First across the line, Guyader Gastronomie
The 186 yachts taking part in this year’s Atlantic Rally for Cruisers left from the port of Las Palmas in Gran Canaria on November 18. They left on a stunning day – a ridge of high pressure provided plenty of warm sun and delivered an east north easterly breeze of 8-12 knots winds for the start.
However, an intense low-pressure system forming towards the west of the Canary Islands, before moving east, created an unusual challenge and interesting routing options. As a result, only 20 hours after the start the fleet’s north-south spread extended more than 120 miles, with courses varying between 187 degrees and 320 degrees.
Guyader Gastronomie crew
Some participants started out heading directly south, clearly aiming to get away from the low and reach the steady tradewind belt as early as possible, at the expense of extra distance. Some in the racing division set out on a west-north-westerly track, hoping to get into strong favourable winds to the north of the centre of the low to give them a fast sling-shot in the early stages of the race. However, there was little certainty in exactly where the centre of the depression would track and for those that didn’t get above it they faced strong headwinds and a lot of rain.
This year there was an unusually wide range of entries from just 30ft up to almost 100ft, plus 27 boats in a racing division. Among them were participants that have come full circle, following in their parents’, or grandparents’ footsteps by sailing in the rally with their own families, in some cases on board the same boats.
ARC at sail
Most boats were expected to take 18-21 days to complete the 2,700-mile voyage. Whatever time they eventually made landfall at St Lucia’s Rodney Bay Marina, every boat was met at the dock by Saint Lucia Tourist Authority and World Cruising Club staff bearing rum punch to welcome them ashore.

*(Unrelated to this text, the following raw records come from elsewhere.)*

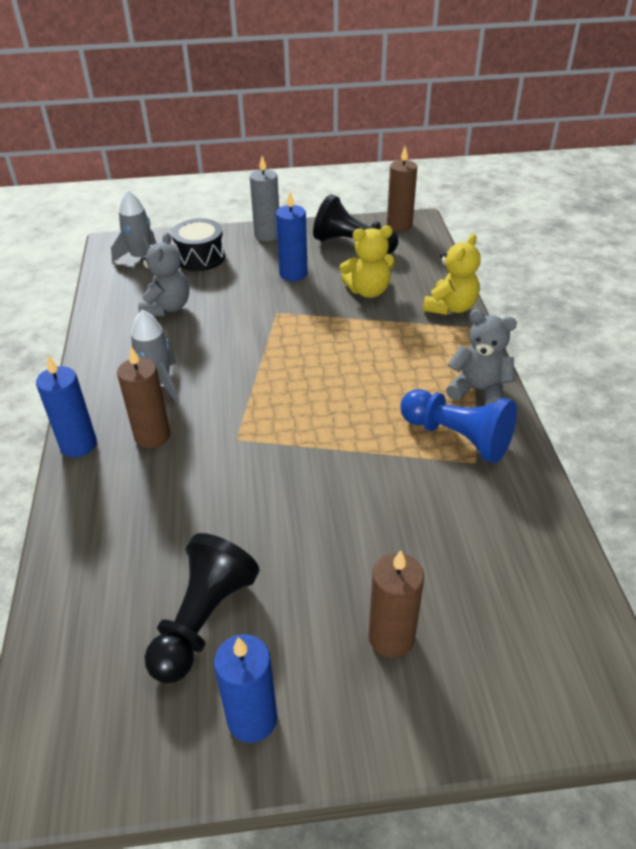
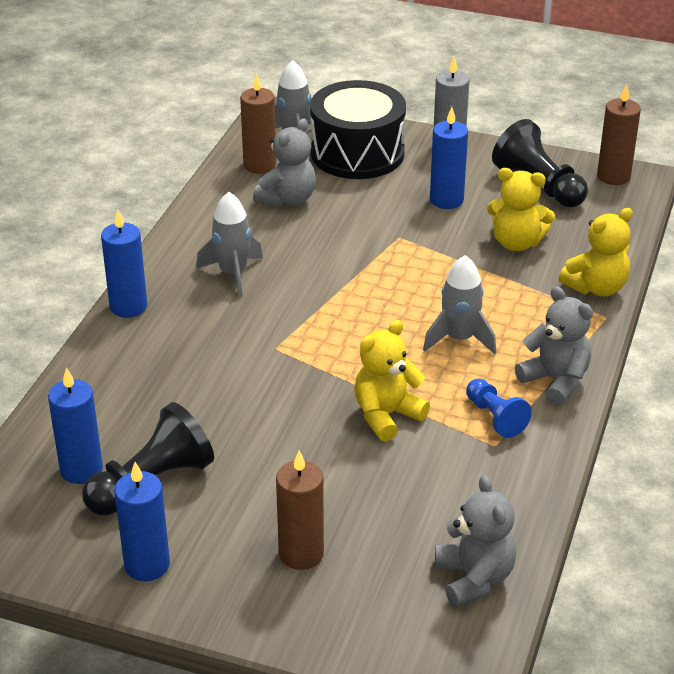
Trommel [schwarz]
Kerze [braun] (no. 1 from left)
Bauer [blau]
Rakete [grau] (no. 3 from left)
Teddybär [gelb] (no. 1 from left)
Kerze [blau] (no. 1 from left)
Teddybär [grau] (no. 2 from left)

Rodney Bay Marina, Saint Lucia welcomed the first arrival of the 2017 ARC fleet on Sunday December 3 when Guyader Gastronomie crossed the finishing line after fourteen days at sea. Close on her heels just six hours behind was the largest multihull in the fleet, Saudade who had battled all the way with the eventual winner. The changing weather patterns, a mixture of fierce headwinds and light airs made for some interesting tactical calls as the two battled for top honours.
ARC route map
The first monohull, Enigma VIII arrived around lunchtime on Monday December 4 together with a gaggle of quick catamarans. The flow of arrivals increased over the ensuing days until on December 10 the crews of over 100 yachts were in town to enjoy the festivities. The party vibe is an important element of the rally and there were plenty of organised social activities in the two weeks leading up to the start, in addition to a series of organised seminars and safety briefings. Similarly, at the finish there was a full schedule of events in Rodney Bay for all crews and friends and families and an abundance of rum punch.